Copy out the following passage on nuclear power and the Article IV bargain word for word, in full.

BEGIN Extract

As conventionally construed, Article IV is an obligation to facilitate a transfer which is in fact now a liability for its ostensible purpose of providing energy, but is singularly useful for its forbidden purpose of providing bombs. Nuclear power is something which under Article I the givers mustn't give and under Article II the recipients shouldn't ask for. The time is therefore ripe to reformulate the bargain in the light of new knowledge. Instead of denying or hedging their obligation, the exporting nations should fulfill it-in a wider sense based on a pragmatic reassessment of what recipients say their real interests are. When Eisenhower spoke in the fading glow of FDR's rural electrification program, and when the NPT was negotiated at the zenith of cheap oil, nuclear power was expected to be cheap, easy, and abundant. Now that everyone knows better, recipients should insist on aid in meeting their declared central need: not nuclear power per se but rather oil displacement and energy security.

END Extract
BEGIN Extracted records

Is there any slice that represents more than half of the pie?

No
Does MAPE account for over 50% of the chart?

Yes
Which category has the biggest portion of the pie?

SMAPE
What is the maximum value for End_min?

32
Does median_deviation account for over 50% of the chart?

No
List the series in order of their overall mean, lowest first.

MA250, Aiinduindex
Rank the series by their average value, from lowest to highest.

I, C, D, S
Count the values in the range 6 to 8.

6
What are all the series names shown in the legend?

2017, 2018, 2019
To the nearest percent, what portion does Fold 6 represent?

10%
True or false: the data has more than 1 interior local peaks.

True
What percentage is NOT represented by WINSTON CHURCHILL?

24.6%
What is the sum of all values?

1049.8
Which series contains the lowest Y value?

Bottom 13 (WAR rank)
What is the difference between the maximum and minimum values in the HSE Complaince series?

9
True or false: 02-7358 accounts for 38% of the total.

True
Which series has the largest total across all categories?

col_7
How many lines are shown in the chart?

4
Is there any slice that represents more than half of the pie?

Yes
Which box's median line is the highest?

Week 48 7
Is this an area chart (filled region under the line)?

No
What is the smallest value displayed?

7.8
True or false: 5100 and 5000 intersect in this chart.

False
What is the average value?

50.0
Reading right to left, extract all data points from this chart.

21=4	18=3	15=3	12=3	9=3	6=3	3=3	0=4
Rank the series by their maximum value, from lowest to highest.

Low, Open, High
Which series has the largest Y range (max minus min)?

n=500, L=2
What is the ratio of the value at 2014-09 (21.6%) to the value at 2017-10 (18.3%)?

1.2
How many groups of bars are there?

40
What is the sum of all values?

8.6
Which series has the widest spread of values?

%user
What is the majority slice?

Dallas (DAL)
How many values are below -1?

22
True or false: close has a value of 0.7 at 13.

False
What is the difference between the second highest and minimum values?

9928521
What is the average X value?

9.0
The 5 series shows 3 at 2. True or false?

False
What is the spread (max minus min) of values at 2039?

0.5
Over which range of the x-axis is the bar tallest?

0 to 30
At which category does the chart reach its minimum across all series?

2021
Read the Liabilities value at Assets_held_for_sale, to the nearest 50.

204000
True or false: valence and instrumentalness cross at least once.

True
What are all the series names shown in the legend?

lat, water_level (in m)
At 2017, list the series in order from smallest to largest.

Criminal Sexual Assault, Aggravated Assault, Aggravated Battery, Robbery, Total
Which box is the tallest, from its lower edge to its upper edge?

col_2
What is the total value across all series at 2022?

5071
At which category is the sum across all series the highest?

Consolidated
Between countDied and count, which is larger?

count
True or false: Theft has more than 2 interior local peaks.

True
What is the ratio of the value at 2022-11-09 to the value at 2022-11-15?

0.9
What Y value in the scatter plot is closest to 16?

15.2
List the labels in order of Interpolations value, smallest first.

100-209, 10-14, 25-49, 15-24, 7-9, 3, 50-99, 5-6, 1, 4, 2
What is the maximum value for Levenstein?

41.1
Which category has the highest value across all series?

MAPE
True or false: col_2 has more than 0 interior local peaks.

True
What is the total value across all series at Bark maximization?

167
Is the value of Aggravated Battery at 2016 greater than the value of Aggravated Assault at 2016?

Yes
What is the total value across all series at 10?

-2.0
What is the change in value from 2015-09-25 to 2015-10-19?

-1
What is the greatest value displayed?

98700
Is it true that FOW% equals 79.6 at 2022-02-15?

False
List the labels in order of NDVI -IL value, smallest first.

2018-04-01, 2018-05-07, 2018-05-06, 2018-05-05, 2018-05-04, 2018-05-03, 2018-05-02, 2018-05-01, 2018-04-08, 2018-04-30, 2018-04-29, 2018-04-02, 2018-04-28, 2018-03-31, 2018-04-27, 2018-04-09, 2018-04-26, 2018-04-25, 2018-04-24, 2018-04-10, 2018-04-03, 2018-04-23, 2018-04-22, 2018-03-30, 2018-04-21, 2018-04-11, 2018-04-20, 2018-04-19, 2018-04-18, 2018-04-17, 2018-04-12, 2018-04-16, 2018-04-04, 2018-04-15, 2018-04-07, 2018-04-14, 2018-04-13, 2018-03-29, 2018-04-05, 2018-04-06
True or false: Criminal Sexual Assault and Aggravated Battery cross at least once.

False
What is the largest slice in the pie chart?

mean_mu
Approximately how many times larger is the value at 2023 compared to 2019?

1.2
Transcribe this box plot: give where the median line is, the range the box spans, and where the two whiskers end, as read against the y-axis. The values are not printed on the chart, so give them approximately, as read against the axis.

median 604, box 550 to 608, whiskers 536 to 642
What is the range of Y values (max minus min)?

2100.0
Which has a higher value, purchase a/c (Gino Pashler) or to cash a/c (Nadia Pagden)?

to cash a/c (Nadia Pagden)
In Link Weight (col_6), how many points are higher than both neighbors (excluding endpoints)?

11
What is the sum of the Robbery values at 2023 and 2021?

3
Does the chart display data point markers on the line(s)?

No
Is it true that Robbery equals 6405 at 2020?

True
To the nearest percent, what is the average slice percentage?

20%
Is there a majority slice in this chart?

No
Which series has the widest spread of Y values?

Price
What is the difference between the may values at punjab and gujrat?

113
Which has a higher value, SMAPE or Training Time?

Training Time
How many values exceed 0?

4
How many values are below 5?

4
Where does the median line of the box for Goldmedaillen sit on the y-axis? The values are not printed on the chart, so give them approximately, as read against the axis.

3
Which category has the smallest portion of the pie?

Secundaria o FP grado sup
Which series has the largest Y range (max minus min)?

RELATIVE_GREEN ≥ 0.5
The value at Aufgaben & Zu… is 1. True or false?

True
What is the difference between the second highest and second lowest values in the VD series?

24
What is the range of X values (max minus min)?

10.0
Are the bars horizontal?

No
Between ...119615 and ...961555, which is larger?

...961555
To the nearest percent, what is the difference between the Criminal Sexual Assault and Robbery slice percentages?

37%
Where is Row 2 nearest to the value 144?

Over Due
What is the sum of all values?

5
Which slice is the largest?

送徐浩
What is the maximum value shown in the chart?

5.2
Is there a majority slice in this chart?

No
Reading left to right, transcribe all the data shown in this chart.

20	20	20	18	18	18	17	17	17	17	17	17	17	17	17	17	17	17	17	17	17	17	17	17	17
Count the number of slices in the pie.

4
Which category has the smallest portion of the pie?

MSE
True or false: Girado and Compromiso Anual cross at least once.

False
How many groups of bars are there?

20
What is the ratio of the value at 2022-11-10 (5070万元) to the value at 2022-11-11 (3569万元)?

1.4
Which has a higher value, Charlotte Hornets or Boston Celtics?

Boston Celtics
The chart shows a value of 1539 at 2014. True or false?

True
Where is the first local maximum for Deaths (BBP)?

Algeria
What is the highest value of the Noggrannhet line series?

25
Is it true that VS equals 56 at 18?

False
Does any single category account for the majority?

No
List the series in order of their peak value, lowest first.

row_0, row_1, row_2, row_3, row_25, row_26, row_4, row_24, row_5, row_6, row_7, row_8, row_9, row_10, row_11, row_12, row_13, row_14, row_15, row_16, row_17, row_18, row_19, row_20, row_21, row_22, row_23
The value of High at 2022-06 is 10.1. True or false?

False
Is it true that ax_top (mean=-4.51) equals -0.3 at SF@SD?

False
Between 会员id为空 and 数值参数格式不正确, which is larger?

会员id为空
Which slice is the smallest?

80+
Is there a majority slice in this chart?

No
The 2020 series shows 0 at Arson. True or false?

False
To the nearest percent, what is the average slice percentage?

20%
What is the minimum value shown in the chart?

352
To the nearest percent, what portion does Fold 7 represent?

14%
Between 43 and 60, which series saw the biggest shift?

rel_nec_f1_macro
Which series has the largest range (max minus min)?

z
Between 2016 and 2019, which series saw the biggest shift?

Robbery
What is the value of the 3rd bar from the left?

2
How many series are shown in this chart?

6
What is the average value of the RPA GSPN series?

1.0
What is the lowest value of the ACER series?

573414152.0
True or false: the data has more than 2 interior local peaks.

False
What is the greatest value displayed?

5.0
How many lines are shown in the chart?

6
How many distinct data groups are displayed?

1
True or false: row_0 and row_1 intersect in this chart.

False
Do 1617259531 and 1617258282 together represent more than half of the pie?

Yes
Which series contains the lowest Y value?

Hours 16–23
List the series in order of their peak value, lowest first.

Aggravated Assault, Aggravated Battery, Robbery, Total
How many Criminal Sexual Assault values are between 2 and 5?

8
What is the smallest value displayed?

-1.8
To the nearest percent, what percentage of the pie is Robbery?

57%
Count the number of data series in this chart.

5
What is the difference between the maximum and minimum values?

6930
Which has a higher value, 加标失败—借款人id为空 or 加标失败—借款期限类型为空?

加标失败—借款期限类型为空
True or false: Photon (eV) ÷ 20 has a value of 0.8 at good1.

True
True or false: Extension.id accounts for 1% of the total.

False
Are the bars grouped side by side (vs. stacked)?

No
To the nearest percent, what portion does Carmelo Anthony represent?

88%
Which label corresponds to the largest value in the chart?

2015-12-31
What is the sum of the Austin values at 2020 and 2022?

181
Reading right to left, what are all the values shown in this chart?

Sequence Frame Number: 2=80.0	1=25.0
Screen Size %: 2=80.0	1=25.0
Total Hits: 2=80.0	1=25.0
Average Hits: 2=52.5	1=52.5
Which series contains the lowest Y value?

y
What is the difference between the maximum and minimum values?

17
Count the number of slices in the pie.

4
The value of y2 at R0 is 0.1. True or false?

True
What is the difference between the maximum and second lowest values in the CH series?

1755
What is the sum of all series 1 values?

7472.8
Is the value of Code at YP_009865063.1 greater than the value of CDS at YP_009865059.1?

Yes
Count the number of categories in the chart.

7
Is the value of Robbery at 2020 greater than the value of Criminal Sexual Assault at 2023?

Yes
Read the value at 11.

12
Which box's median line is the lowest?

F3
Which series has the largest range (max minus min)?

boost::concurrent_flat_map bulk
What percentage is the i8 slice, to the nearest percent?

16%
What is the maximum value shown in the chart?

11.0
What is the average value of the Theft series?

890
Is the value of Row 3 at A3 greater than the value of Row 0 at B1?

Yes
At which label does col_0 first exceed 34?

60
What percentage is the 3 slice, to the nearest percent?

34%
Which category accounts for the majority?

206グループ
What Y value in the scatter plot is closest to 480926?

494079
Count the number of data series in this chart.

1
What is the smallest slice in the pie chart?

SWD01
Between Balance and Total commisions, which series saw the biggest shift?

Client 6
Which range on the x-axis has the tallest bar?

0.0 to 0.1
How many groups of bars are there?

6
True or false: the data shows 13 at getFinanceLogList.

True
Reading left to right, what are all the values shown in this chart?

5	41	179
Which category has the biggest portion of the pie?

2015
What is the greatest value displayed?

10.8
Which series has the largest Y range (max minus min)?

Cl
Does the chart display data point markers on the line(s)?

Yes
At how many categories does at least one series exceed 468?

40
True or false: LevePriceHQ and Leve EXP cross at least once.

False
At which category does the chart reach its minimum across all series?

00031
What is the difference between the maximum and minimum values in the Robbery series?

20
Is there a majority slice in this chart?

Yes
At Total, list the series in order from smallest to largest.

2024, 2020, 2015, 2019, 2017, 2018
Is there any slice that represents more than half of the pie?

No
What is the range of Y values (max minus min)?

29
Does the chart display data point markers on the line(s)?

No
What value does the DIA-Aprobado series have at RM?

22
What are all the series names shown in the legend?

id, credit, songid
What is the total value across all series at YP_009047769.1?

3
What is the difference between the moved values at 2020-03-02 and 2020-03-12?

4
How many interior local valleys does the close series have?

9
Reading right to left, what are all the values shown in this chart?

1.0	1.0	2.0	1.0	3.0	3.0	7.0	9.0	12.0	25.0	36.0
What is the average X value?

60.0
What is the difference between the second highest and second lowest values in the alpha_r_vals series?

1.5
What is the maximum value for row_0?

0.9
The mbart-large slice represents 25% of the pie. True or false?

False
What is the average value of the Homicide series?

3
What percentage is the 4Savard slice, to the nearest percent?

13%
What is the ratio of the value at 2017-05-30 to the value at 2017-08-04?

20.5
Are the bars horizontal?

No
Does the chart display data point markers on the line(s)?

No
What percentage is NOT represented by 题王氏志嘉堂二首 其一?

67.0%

END Extracted records

*Problem solution:*
As conventionally construed, Article IV is an obligation to facilitate a transfer which is in fact now a liability for its ostensible purpose of providing energy, but is singularly useful for its forbidden purpose of providing bombs. Nuclear power is something which under Article I the givers mustn't give and under Article II the recipients shouldn't ask for. The time is therefore ripe to reformulate the bargain in the light of new knowledge. Instead of denying or hedging their obligation, the exporting nations should fulfill it-in a wider sense based on a pragmatic reassessment of what recipients say their real interests are. When Eisenhower spoke in the fading glow of FDR's rural electrification program, and when the NPT was negotiated at the zenith of cheap oil, nuclear power was expected to be cheap, easy, and abundant. Now that everyone knows better, recipients should insist on aid in meeting their declared central need: not nuclear power per se but rather oil displacement and energy security.